LEGION NEWS.COM – Petani dengan skala usaha kecil (smallholder) mempunyai peran strategis dalam perekonomian nasional dan menjadi tulang punggung sistem pangan di Indonesia yang merupakan negara agraris.
Di sub sektor perkebunan khususnya kelapa sawit, distribusi kepemilikan kebun rakyat mencapai luas 6,72 juta hektare atau sebesar 41% dari total luas tutupan kelapa sawit.
Hal tersebut merupakan potensi yang sangat besar dan berkontribusi signifikan terhadap pembangunan berkelanjutan dari sektor pertanian di Indonesia.
Namun demikian, petani smallholder juga menghadapi berbagai tantangan untuk meningkatkan kapasitas usaha mereka, salah satunya adalah kurangnya akses terhadap fasilitas keuangan.
Deputi Bidang Koordinasi Pangan dan Agribisnis Musdhalifah Machmud menjelaskan berbagai kebijakan yang telah dijalankan oleh Pemerintah Indonesia dalam mendukung peningkatan kapasitas petani smallholder terutama untuk meningkatkan akses terhadap fasilitas keuangan dan pembiayaan.
Kredit Usaha Rakyat khusus pertanian dirancang dengan berbagai skema, seperti dengan subsidi bunga, tanpa agunan, dan grace period.
Hal tersebut disampaikan Deputi Musdhalifah dalam sesi talk show dengan tema Support to Smallholder Toward Sustainable Forest and Agriculture Commodity Trade yang dilaksanakan oleh Paviliun Indonesia dalam rangkaian COP26 UNFCCC di Glasgow-Skotlandia, Senin (8/11).
Dalam kesempatan tersebut, Deputi Musdhalifah menyampaikan pemaparan yang berjudul Improving Finance and Market Access for Smallholder.

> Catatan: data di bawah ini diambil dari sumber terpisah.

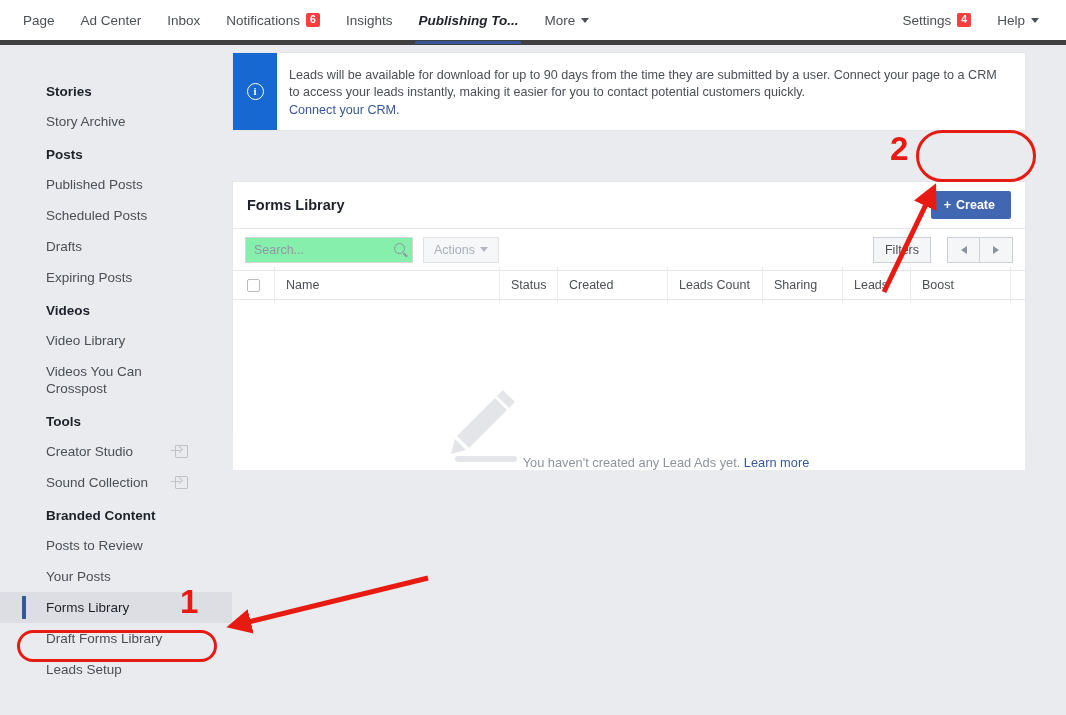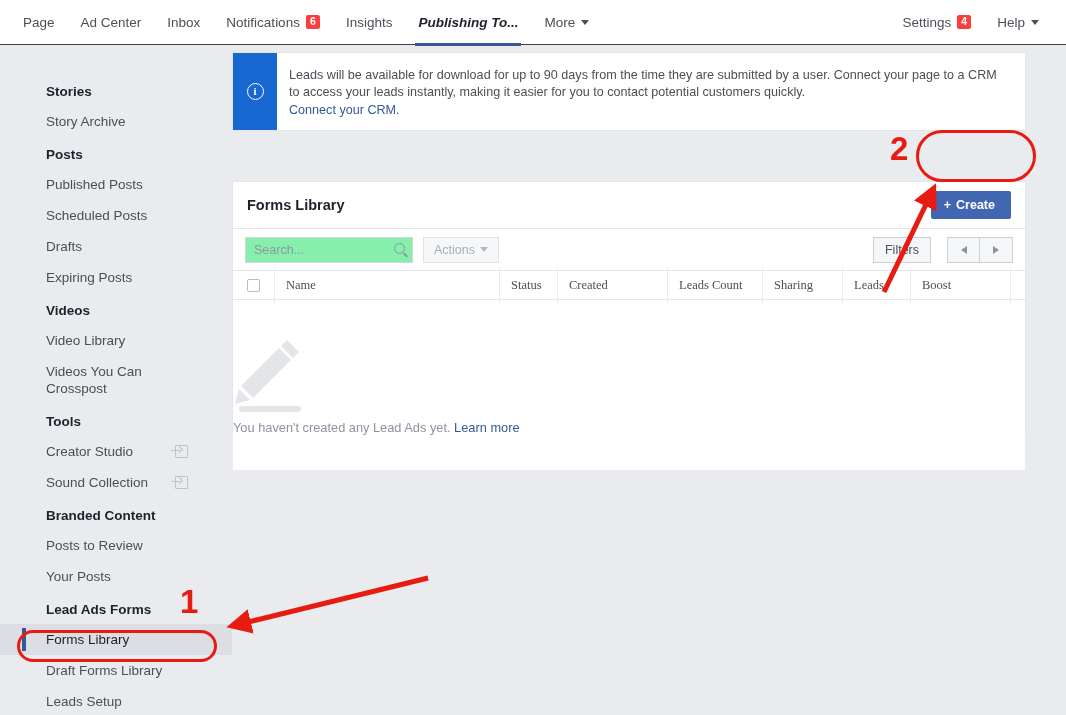"Page" .topnav { border-bottom: 1px solid #404040 -> 5px solid #404040 }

“Tantangan kedepan adalah mensosialisasikan dan mengimplementasikan program-program pemerintah untuk meningkatkan akses dan inklusivitas fasilitas keuangan kepada para petani smallholder di Indonesia yang sangat beragam karakteristik budaya dan tipologinya serta tersebar di seluruh penjuru Indonesia.
Tidak mudah untuk menjangkau petani smallholder yang berada di pelosok, namun Pemerintah terus berupaya untuk memberikan yang terbaik untuk mereka,” tutur Deputi Musdhalifah.
Hadir sebagai pembicara pada sesi talk show tersebut, Daan Wensing CEO IDH, Neil Scotland FCDO U, Dr Tri Nugroho dari Multistakeholder Forestry Programme (MFP4), Dr Purwadi Rektor INSTIPER Yogyakarta, dan Irfan Bakhtiar Direktur SPOS Indonesia. (dep2/fsr).